Tally the lines in the data below that contain the string "volume", and give only the count.

** PROVIDED DATA follows **

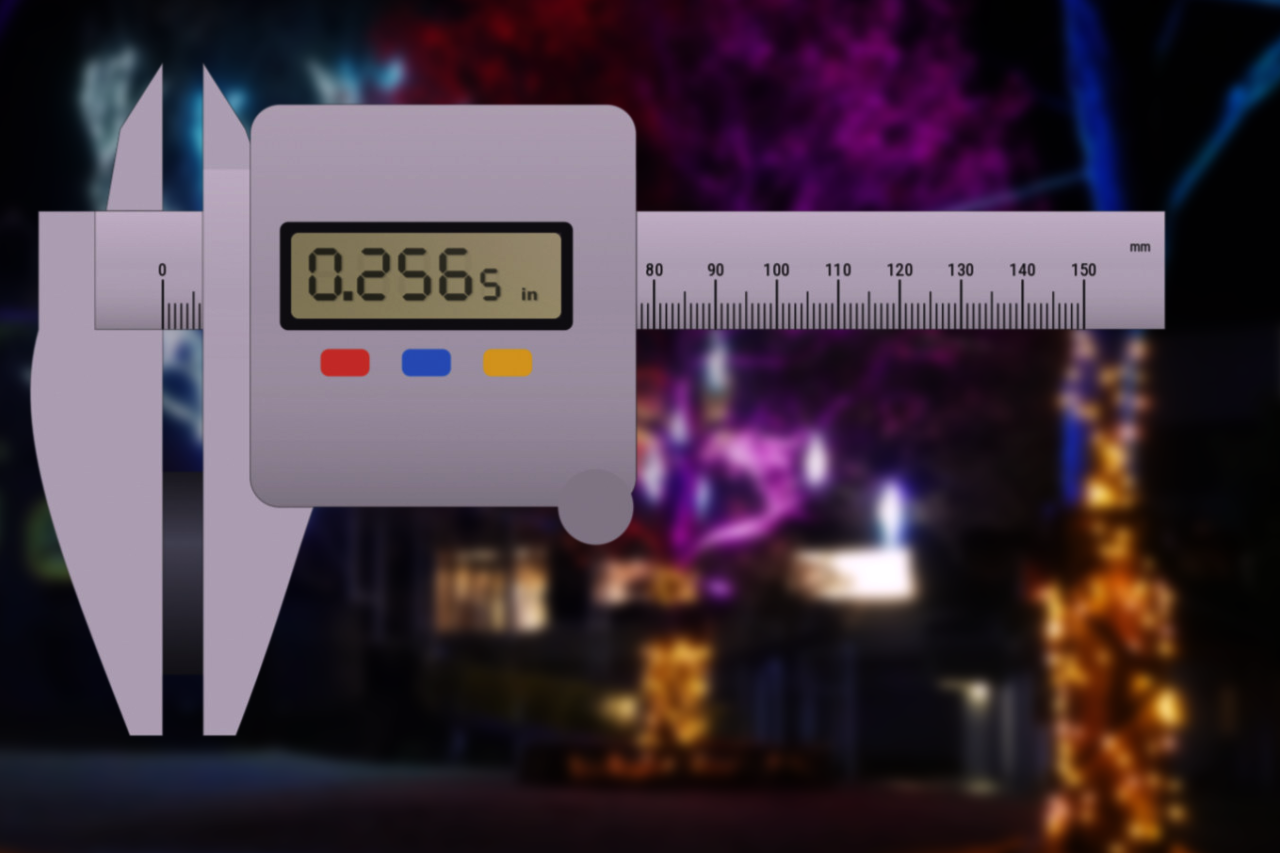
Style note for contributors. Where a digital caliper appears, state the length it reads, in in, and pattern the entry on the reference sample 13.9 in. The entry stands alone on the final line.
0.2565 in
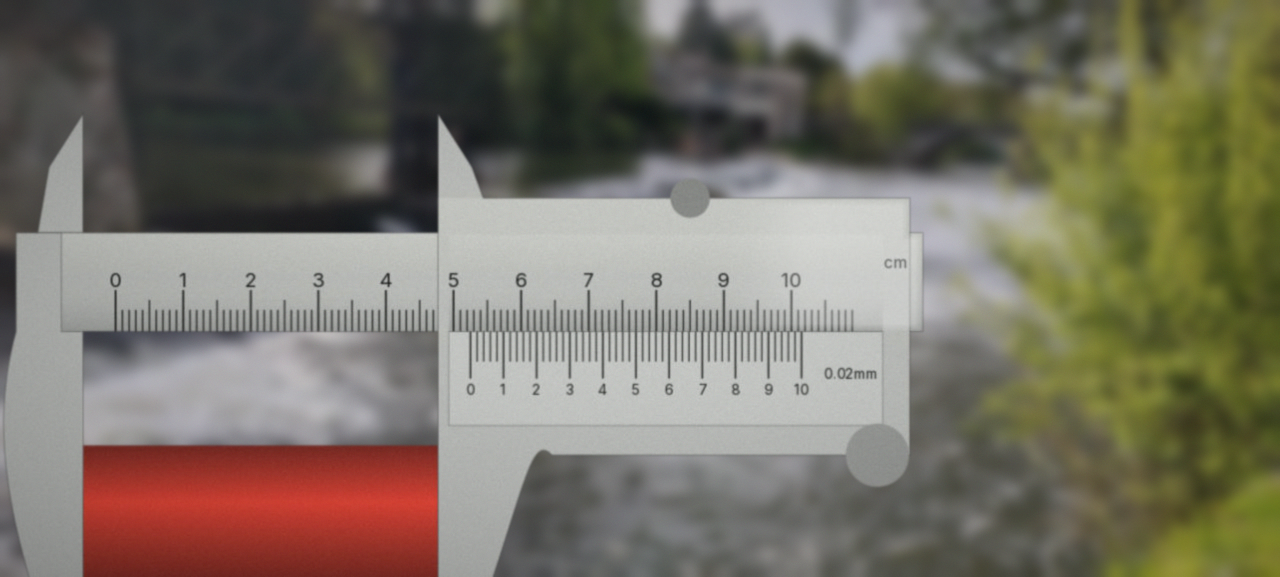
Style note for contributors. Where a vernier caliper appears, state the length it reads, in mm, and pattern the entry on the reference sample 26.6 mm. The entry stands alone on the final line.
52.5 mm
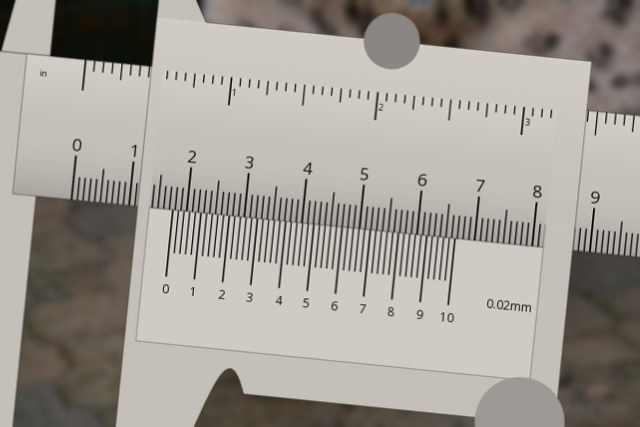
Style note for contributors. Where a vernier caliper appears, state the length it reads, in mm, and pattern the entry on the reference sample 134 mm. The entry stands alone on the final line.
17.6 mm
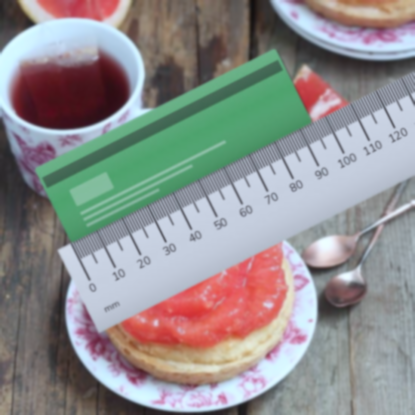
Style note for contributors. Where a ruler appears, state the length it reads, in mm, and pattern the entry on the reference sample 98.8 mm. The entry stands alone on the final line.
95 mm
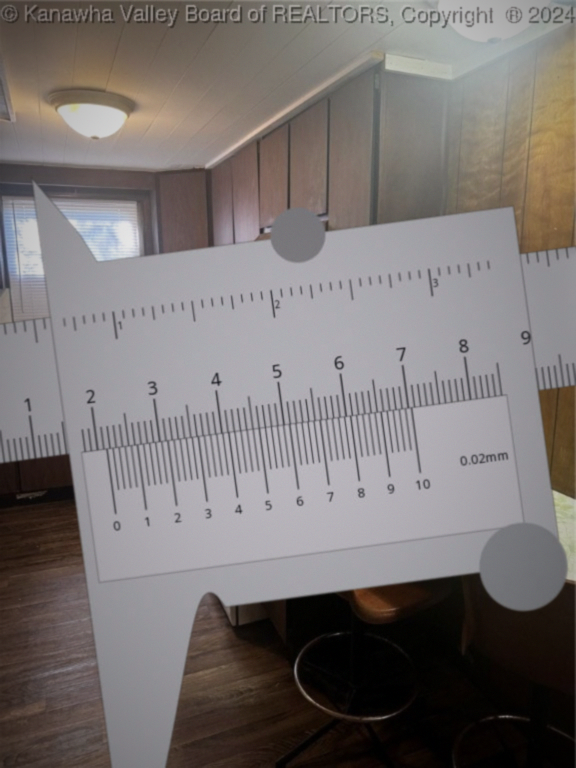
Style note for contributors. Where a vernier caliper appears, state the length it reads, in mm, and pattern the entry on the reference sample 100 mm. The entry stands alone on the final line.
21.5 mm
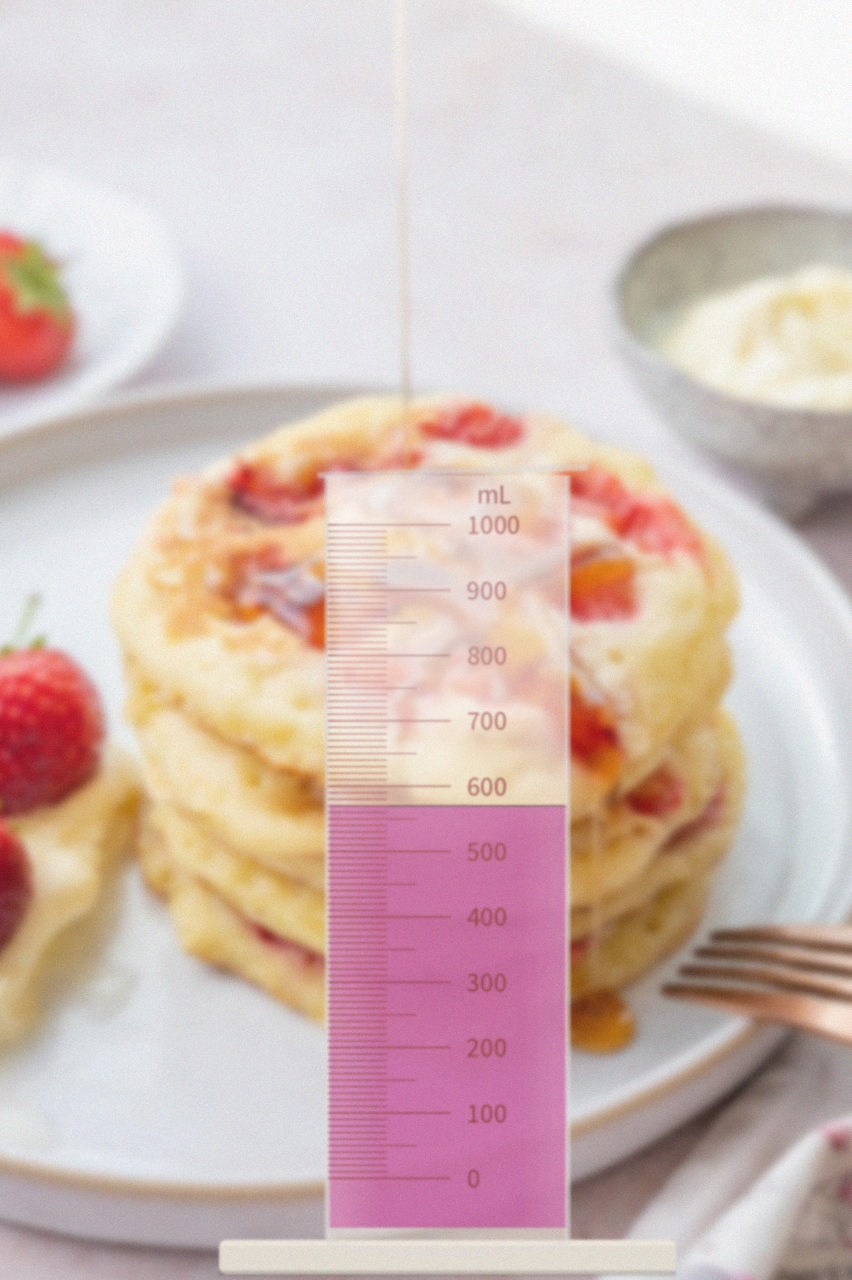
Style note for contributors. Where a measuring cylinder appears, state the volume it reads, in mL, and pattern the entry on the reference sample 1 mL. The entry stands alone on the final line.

** End of PROVIDED DATA **
** PROVIDED DATA follows **

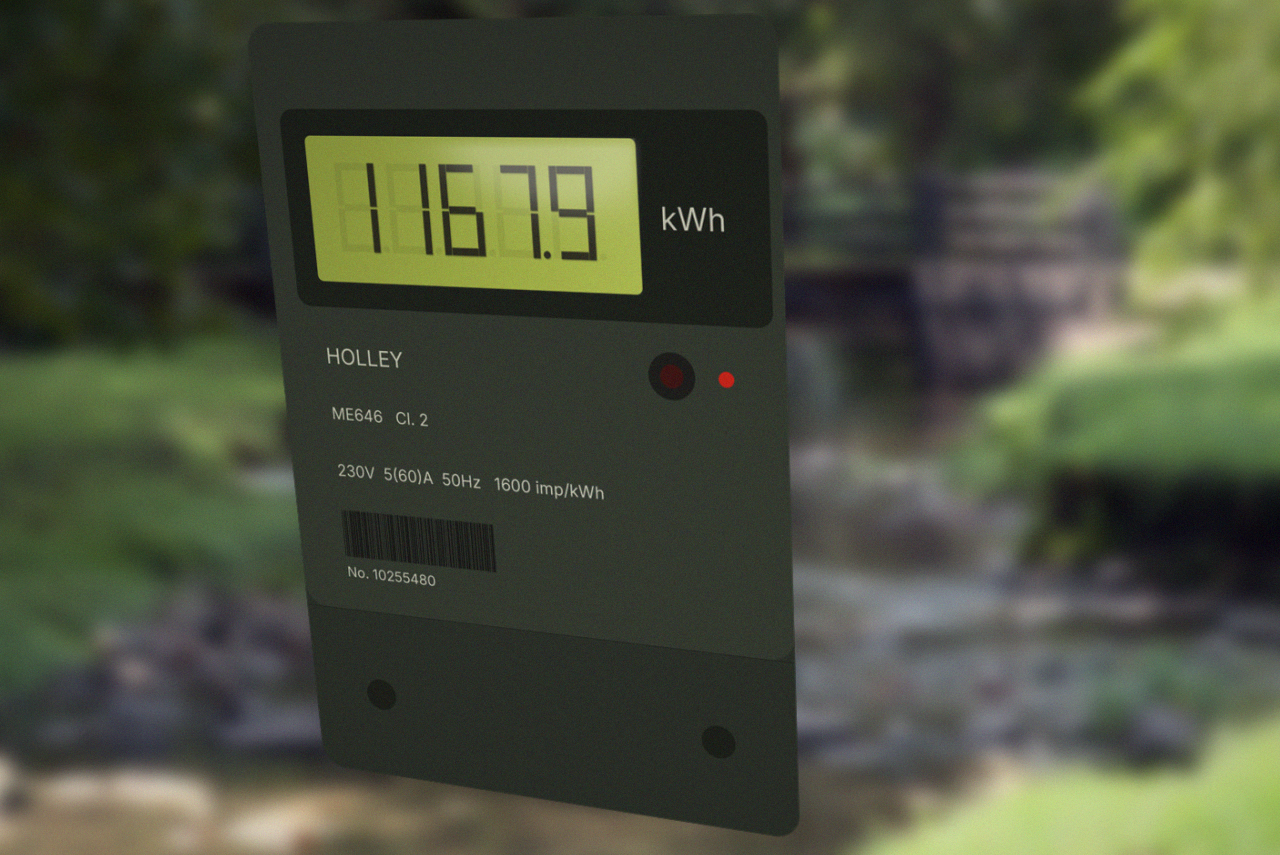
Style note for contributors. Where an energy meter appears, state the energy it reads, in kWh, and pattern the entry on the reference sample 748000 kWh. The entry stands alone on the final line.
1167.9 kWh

** End of PROVIDED DATA **

FINISHED EXERCISE:
1